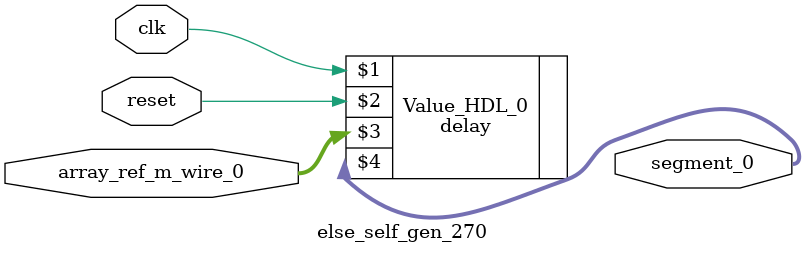
<source format=v>
module else_self_gen_270( input clk, input reset, input [31:0]array_ref_m_wire_0, output [31:0]segment_0); 
	wire [31:0]segment_0;
	//Proceed with segment_0 = array_ref_m_wire_0
	delay Value_HDL_0 ( clk, reset, array_ref_m_wire_0, segment_0);
endmodule
</source>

HOW TO COMPLETE THIS TASK:
Could every entry be restated word for word, pictures excluded?

PROBLEM SOLUTION:
<source format=v>
module else_self_gen_270( input clk, input reset, input [31:0]array_ref_m_wire_0, output [31:0]segment_0); 
	wire [31:0]segment_0;
	//Proceed with segment_0 = array_ref_m_wire_0
	delay Value_HDL_0 ( clk, reset, array_ref_m_wire_0, segment_0);
endmodule
</source>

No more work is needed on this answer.